TRECHO DO DOCUMENTO.
Mas a narrativa não necessariamente procede. O desenvolvimento do satélite está sendo realizado pela franco-italiana Thales Alenia Space, onde engenheiros brasileiros selecionados acompanham a elaboração do projeto por conta de uma cláusula de transferência de tecnologia. Espera-se que tais engenheiros possam servir como líderes em um eventual projeto verdadeiramente brasileiro. As peças utilizadas na construção não têm origem nacional em sua grande maioria, e a francesa Ariane Space fará o lançamento do satélite. Em outras palavras, a soberania do projeto é um tanto limitada, e no momento apenas troca a liderança norte-americana pela francesa, com previsões de que a Thales será corresponsável pela operação de centros tecnológicos e cursos no Brasil.

O cabo transoceânico Brasil-Portugal, de 5.900 quilômetros e custando 250 milhões de dólares, é bastante claro em sua intenção de criar uma ponte de dados direta entre Europa e a América do Sul. Isso é particularmente carregado de significado, pois antes das revelações de 2013, a intenção da Telebras era na verdade de criar métodos de conectar mais diretamente o Brasil aos Estados Unidos visando aumentar a velocidade de entrega de conteúdo de um país para o outro, um plano que foi claramente abandonado.

A conexão pretende partir de Fortaleza, no Ceará, e chegar a Lisboa em 2018, permitindo a transmissão de uma vasta quantidade de informações, além de prover acesso a Pontos de Troca de Tráfego (conectores aos quais provedores de Internet se ligam para otimizar seu funcionamento) nas cidades de Frankfurt, Amsterdã, Londres e Paris, que são alguns dos maiores do mundo uma vez excluídos os dos Estados Unidos. Nesse caso, o projeto também será de responsabilidade de uma joint venture composta pela Telebras e pela espanhola IslaLink Submarine Cables, contando ainda com uma segunda empresa brasileira não especificada.

De acordo com o Ministro brasileiro das Telecomunicações, André Figueiredo, as empresas líderes de mercado Google e Facebook já teriam demonstrado interesse em fazer uso do cabo em suas operações, algo essencial para que o financiamento do cabo seja feito com base na comercialização de seu tráfego. Seguiu afirmando que existe uma tendência de expansão das comunicações digitais entre Brasil e Europa, e que a ação poderia facilitar outras parcerias entre instituições do Brasil e União Européia.

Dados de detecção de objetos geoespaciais
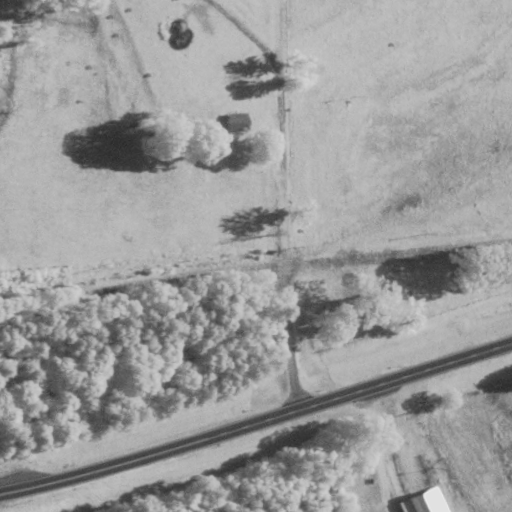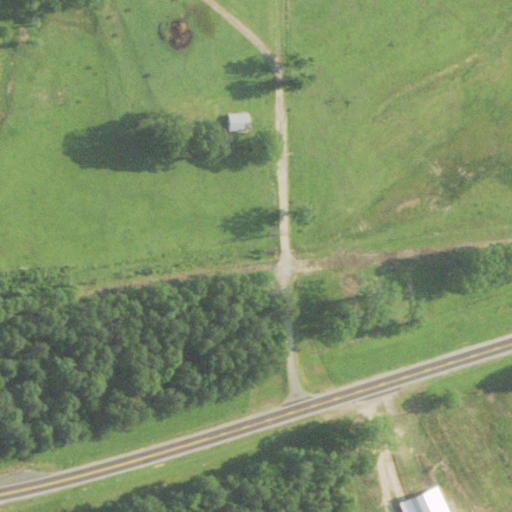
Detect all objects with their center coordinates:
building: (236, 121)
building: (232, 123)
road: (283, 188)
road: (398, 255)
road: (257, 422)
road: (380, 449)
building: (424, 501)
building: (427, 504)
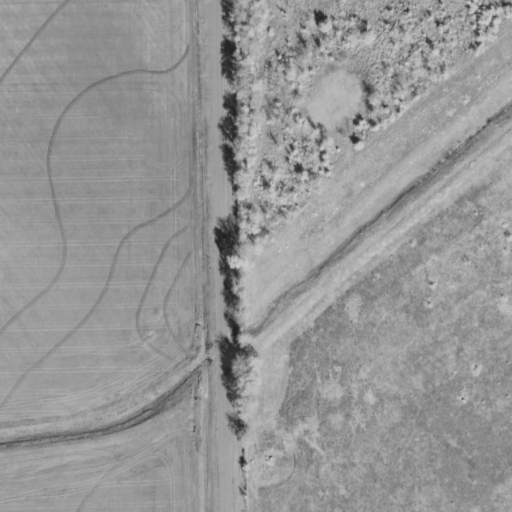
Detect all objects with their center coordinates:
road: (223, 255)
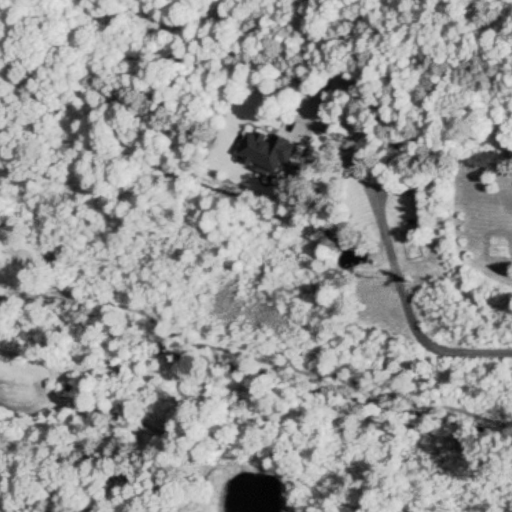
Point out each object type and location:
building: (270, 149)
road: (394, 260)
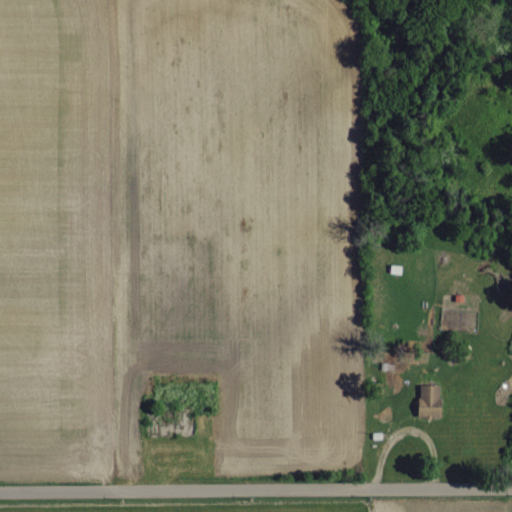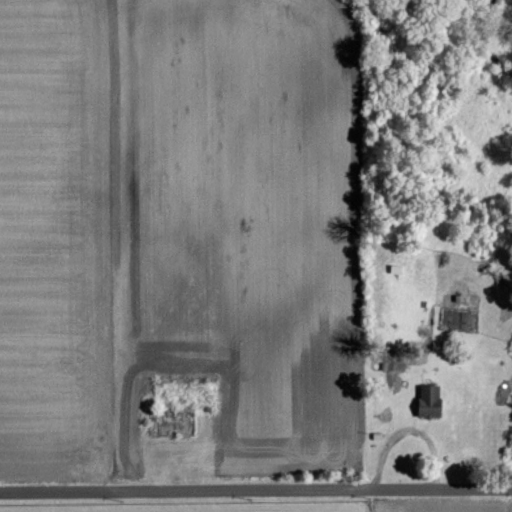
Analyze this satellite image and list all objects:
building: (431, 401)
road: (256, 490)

LISTA DE TAREFAS.
1: Copie do trecho do documento a parte que vai de "O cabo transoceânico" até "foi claramente abandonado.", incluindo essas palavras.
2: Responda com base no trecho do documento:
(a) Qual empresa fará o lançamento do satélite?
(b) Quantos quilômetros tem o cabo transoceânico Brasil-Portugal?
(c) De qual cidade a conexão pretende partir?

RESPOSTAS DAS TAREFAS.
1:
O cabo transoceânico Brasil-Portugal, de 5.900 quilômetros e custando 250 milhões de dólares, é bastante claro em sua intenção de criar uma ponte de dados direta entre Europa e a América do Sul. Isso é particularmente carregado de significado, pois antes das revelações de 2013, a intenção da Telebras era na verdade de criar métodos de conectar mais diretamente o Brasil aos Estados Unidos visando aumentar a velocidade de entrega de conteúdo de um país para o outro, um plano que foi claramente abandonado.

2:
(a) A francesa Ariane Space.
(b) 5.900 quilômetros.
(c) De Fortaleza, no Ceará.